- **What is required**
Print out each entry below in full, exactly as given, excluding pictures.

[Electronic design files]
%%
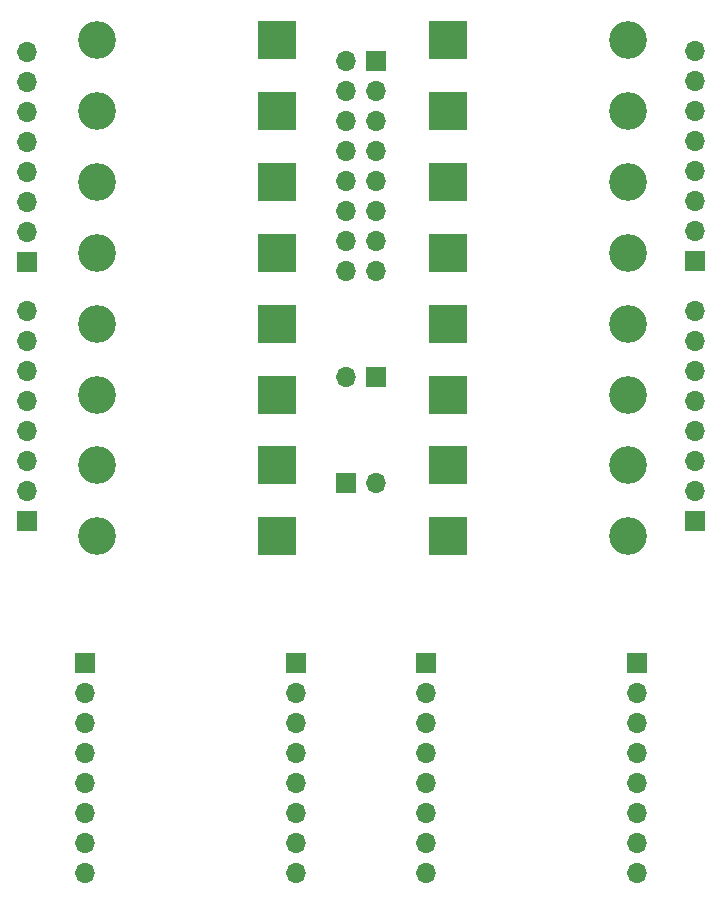
<source format=gbr>
%TF.GenerationSoftware,KiCad,Pcbnew,8.0.3*%
%TF.CreationDate,2024-07-07T19:42:47+08:00*%
%TF.ProjectId,V2.4 Mechanical Seven Segment Digit,56322e34-204d-4656-9368-616e6963616c,rev?*%
%TF.SameCoordinates,Original*%
%TF.FileFunction,Soldermask,Top*%
%TF.FilePolarity,Negative*%
%FSLAX46Y46*%
G04 Gerber Fmt 4.6, Leading zero omitted, Abs format (unit mm)*
G04 Created by KiCad (PCBNEW 8.0.3) date 2024-07-07 19:42:47*
%MOMM*%
%LPD*%
G01*
G04 APERTURE LIST*
%ADD10R,1.700000X1.700000*%
%ADD11O,1.700000X1.700000*%
%ADD12R,3.200000X3.200000*%
%ADD13O,3.200000X3.200000*%
G04 APERTURE END LIST*
D10*
%TO.C,J9*%
X147500000Y-122250000D03*
D11*
X147500000Y-124790000D03*
X147500000Y-127330000D03*
X147500000Y-129870000D03*
X147500000Y-132410000D03*
X147500000Y-134950000D03*
X147500000Y-137490000D03*
X147500000Y-140030000D03*
%TD*%
D12*
%TO.C,D5*%
X134870000Y-99500000D03*
D13*
X119630000Y-99500000D03*
%TD*%
D10*
%TO.C,J12*%
X143250000Y-71220000D03*
D11*
X140710000Y-71220000D03*
X143250000Y-73760000D03*
X140710000Y-73760000D03*
X143250000Y-76300000D03*
X140710000Y-76300000D03*
X143250000Y-78840000D03*
X140710000Y-78840000D03*
X143250000Y-81380000D03*
X140710000Y-81380000D03*
X143250000Y-83920000D03*
X140710000Y-83920000D03*
X143250000Y-86460000D03*
X140710000Y-86460000D03*
X143250000Y-89000000D03*
X140710000Y-89000000D03*
%TD*%
D12*
%TO.C,D2*%
X149380000Y-111500000D03*
D13*
X164620000Y-111500000D03*
%TD*%
D12*
%TO.C,D12*%
X149380000Y-81500000D03*
D13*
X164620000Y-81500000D03*
%TD*%
D12*
%TO.C,D3*%
X134870000Y-105500000D03*
D13*
X119630000Y-105500000D03*
%TD*%
D12*
%TO.C,D8*%
X149380000Y-93500000D03*
D13*
X164620000Y-93500000D03*
%TD*%
D12*
%TO.C,D7*%
X134870000Y-93500000D03*
D13*
X119630000Y-93500000D03*
%TD*%
D12*
%TO.C,D6*%
X149380000Y-99500000D03*
D13*
X164620000Y-99500000D03*
%TD*%
D10*
%TO.C,J3*%
X143250000Y-98000000D03*
D11*
X140710000Y-98000000D03*
%TD*%
D10*
%TO.C,J10*%
X136500000Y-122260000D03*
D11*
X136500000Y-124800000D03*
X136500000Y-127340000D03*
X136500000Y-129880000D03*
X136500000Y-132420000D03*
X136500000Y-134960000D03*
X136500000Y-137500000D03*
X136500000Y-140040000D03*
%TD*%
D12*
%TO.C,D14*%
X149380000Y-75500000D03*
D13*
X164620000Y-75500000D03*
%TD*%
D12*
%TO.C,D15*%
X134870000Y-69500000D03*
D13*
X119630000Y-69500000D03*
%TD*%
D12*
%TO.C,D9*%
X134870000Y-87500000D03*
D13*
X119630000Y-87500000D03*
%TD*%
D12*
%TO.C,D11*%
X134870000Y-81500000D03*
D13*
X119630000Y-81500000D03*
%TD*%
D10*
%TO.C,J8*%
X118600000Y-122260000D03*
D11*
X118600000Y-124800000D03*
X118600000Y-127340000D03*
X118600000Y-129880000D03*
X118600000Y-132420000D03*
X118600000Y-134960000D03*
X118600000Y-137500000D03*
X118600000Y-140040000D03*
%TD*%
D12*
%TO.C,D4*%
X149380000Y-105500000D03*
D13*
X164620000Y-105500000D03*
%TD*%
D12*
%TO.C,D10*%
X149380000Y-87500000D03*
D13*
X164620000Y-87500000D03*
%TD*%
D10*
%TO.C,J11*%
X165400000Y-122250000D03*
D11*
X165400000Y-124790000D03*
X165400000Y-127330000D03*
X165400000Y-129870000D03*
X165400000Y-132410000D03*
X165400000Y-134950000D03*
X165400000Y-137490000D03*
X165400000Y-140030000D03*
%TD*%
D12*
%TO.C,D1*%
X134870000Y-111500000D03*
D13*
X119630000Y-111500000D03*
%TD*%
D12*
%TO.C,D16*%
X149380000Y-69500000D03*
D13*
X164620000Y-69500000D03*
%TD*%
D12*
%TO.C,D13*%
X134870000Y-75500000D03*
D13*
X119630000Y-75500000D03*
%TD*%
D10*
%TO.C,J6*%
X170250000Y-88230000D03*
D11*
X170250000Y-85690000D03*
X170250000Y-83150000D03*
X170250000Y-80610000D03*
X170250000Y-78070000D03*
X170250000Y-75530000D03*
X170250000Y-72990000D03*
X170250000Y-70450000D03*
%TD*%
D10*
%TO.C,J5*%
X140710000Y-107025000D03*
D11*
X143250000Y-107025000D03*
%TD*%
D10*
%TO.C,J2*%
X113750000Y-110200000D03*
D11*
X113750000Y-107660000D03*
X113750000Y-105120000D03*
X113750000Y-102580000D03*
X113750000Y-100040000D03*
X113750000Y-97500000D03*
X113750000Y-94960000D03*
X113750000Y-92420000D03*
%TD*%
D10*
%TO.C,J1*%
X113750000Y-88240000D03*
D11*
X113750000Y-85700000D03*
X113750000Y-83160000D03*
X113750000Y-80620000D03*
X113750000Y-78080000D03*
X113750000Y-75540000D03*
X113750000Y-73000000D03*
X113750000Y-70460000D03*
%TD*%
D10*
%TO.C,J7*%
X170250000Y-110200000D03*
D11*
X170250000Y-107660000D03*
X170250000Y-105120000D03*
X170250000Y-102580000D03*
X170250000Y-100040000D03*
X170250000Y-97500000D03*
X170250000Y-94960000D03*
X170250000Y-92420000D03*
%TD*%
M02*

</source>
%%
- **Written answer**
<source format=gbr>
%TF.GenerationSoftware,KiCad,Pcbnew,8.0.3*%
%TF.CreationDate,2024-07-07T19:42:47+08:00*%
%TF.ProjectId,V2.4 Mechanical Seven Segment Digit,56322e34-204d-4656-9368-616e6963616c,rev?*%
%TF.SameCoordinates,Original*%
%TF.FileFunction,Soldermask,Top*%
%TF.FilePolarity,Negative*%
%FSLAX46Y46*%
G04 Gerber Fmt 4.6, Leading zero omitted, Abs format (unit mm)*
G04 Created by KiCad (PCBNEW 8.0.3) date 2024-07-07 19:42:47*
%MOMM*%
%LPD*%
G01*
G04 APERTURE LIST*
%ADD10R,1.700000X1.700000*%
%ADD11O,1.700000X1.700000*%
%ADD12R,3.200000X3.200000*%
%ADD13O,3.200000X3.200000*%
G04 APERTURE END LIST*
D10*
%TO.C,J9*%
X147500000Y-122250000D03*
D11*
X147500000Y-124790000D03*
X147500000Y-127330000D03*
X147500000Y-129870000D03*
X147500000Y-132410000D03*
X147500000Y-134950000D03*
X147500000Y-137490000D03*
X147500000Y-140030000D03*
%TD*%
D12*
%TO.C,D5*%
X134870000Y-99500000D03*
D13*
X119630000Y-99500000D03*
%TD*%
D10*
%TO.C,J12*%
X143250000Y-71220000D03*
D11*
X140710000Y-71220000D03*
X143250000Y-73760000D03*
X140710000Y-73760000D03*
X143250000Y-76300000D03*
X140710000Y-76300000D03*
X143250000Y-78840000D03*
X140710000Y-78840000D03*
X143250000Y-81380000D03*
X140710000Y-81380000D03*
X143250000Y-83920000D03*
X140710000Y-83920000D03*
X143250000Y-86460000D03*
X140710000Y-86460000D03*
X143250000Y-89000000D03*
X140710000Y-89000000D03*
%TD*%
D12*
%TO.C,D2*%
X149380000Y-111500000D03*
D13*
X164620000Y-111500000D03*
%TD*%
D12*
%TO.C,D12*%
X149380000Y-81500000D03*
D13*
X164620000Y-81500000D03*
%TD*%
D12*
%TO.C,D3*%
X134870000Y-105500000D03*
D13*
X119630000Y-105500000D03*
%TD*%
D12*
%TO.C,D8*%
X149380000Y-93500000D03*
D13*
X164620000Y-93500000D03*
%TD*%
D12*
%TO.C,D7*%
X134870000Y-93500000D03*
D13*
X119630000Y-93500000D03*
%TD*%
D12*
%TO.C,D6*%
X149380000Y-99500000D03*
D13*
X164620000Y-99500000D03*
%TD*%
D10*
%TO.C,J3*%
X143250000Y-98000000D03*
D11*
X140710000Y-98000000D03*
%TD*%
D10*
%TO.C,J10*%
X136500000Y-122260000D03*
D11*
X136500000Y-124800000D03*
X136500000Y-127340000D03*
X136500000Y-129880000D03*
X136500000Y-132420000D03*
X136500000Y-134960000D03*
X136500000Y-137500000D03*
X136500000Y-140040000D03*
%TD*%
D12*
%TO.C,D14*%
X149380000Y-75500000D03*
D13*
X164620000Y-75500000D03*
%TD*%
D12*
%TO.C,D15*%
X134870000Y-69500000D03*
D13*
X119630000Y-69500000D03*
%TD*%
D12*
%TO.C,D9*%
X134870000Y-87500000D03*
D13*
X119630000Y-87500000D03*
%TD*%
D12*
%TO.C,D11*%
X134870000Y-81500000D03*
D13*
X119630000Y-81500000D03*
%TD*%
D10*
%TO.C,J8*%
X118600000Y-122260000D03*
D11*
X118600000Y-124800000D03*
X118600000Y-127340000D03*
X118600000Y-129880000D03*
X118600000Y-132420000D03*
X118600000Y-134960000D03*
X118600000Y-137500000D03*
X118600000Y-140040000D03*
%TD*%
D12*
%TO.C,D4*%
X149380000Y-105500000D03*
D13*
X164620000Y-105500000D03*
%TD*%
D12*
%TO.C,D10*%
X149380000Y-87500000D03*
D13*
X164620000Y-87500000D03*
%TD*%
D10*
%TO.C,J11*%
X165400000Y-122250000D03*
D11*
X165400000Y-124790000D03*
X165400000Y-127330000D03*
X165400000Y-129870000D03*
X165400000Y-132410000D03*
X165400000Y-134950000D03*
X165400000Y-137490000D03*
X165400000Y-140030000D03*
%TD*%
D12*
%TO.C,D1*%
X134870000Y-111500000D03*
D13*
X119630000Y-111500000D03*
%TD*%
D12*
%TO.C,D16*%
X149380000Y-69500000D03*
D13*
X164620000Y-69500000D03*
%TD*%
D12*
%TO.C,D13*%
X134870000Y-75500000D03*
D13*
X119630000Y-75500000D03*
%TD*%
D10*
%TO.C,J6*%
X170250000Y-88230000D03*
D11*
X170250000Y-85690000D03*
X170250000Y-83150000D03*
X170250000Y-80610000D03*
X170250000Y-78070000D03*
X170250000Y-75530000D03*
X170250000Y-72990000D03*
X170250000Y-70450000D03*
%TD*%
D10*
%TO.C,J5*%
X140710000Y-107025000D03*
D11*
X143250000Y-107025000D03*
%TD*%
D10*
%TO.C,J2*%
X113750000Y-110200000D03*
D11*
X113750000Y-107660000D03*
X113750000Y-105120000D03*
X113750000Y-102580000D03*
X113750000Y-100040000D03*
X113750000Y-97500000D03*
X113750000Y-94960000D03*
X113750000Y-92420000D03*
%TD*%
D10*
%TO.C,J1*%
X113750000Y-88240000D03*
D11*
X113750000Y-85700000D03*
X113750000Y-83160000D03*
X113750000Y-80620000D03*
X113750000Y-78080000D03*
X113750000Y-75540000D03*
X113750000Y-73000000D03*
X113750000Y-70460000D03*
%TD*%
D10*
%TO.C,J7*%
X170250000Y-110200000D03*
D11*
X170250000Y-107660000D03*
X170250000Y-105120000D03*
X170250000Y-102580000D03*
X170250000Y-100040000D03*
X170250000Y-97500000D03*
X170250000Y-94960000D03*
X170250000Y-92420000D03*
%TD*%
M02*

</source>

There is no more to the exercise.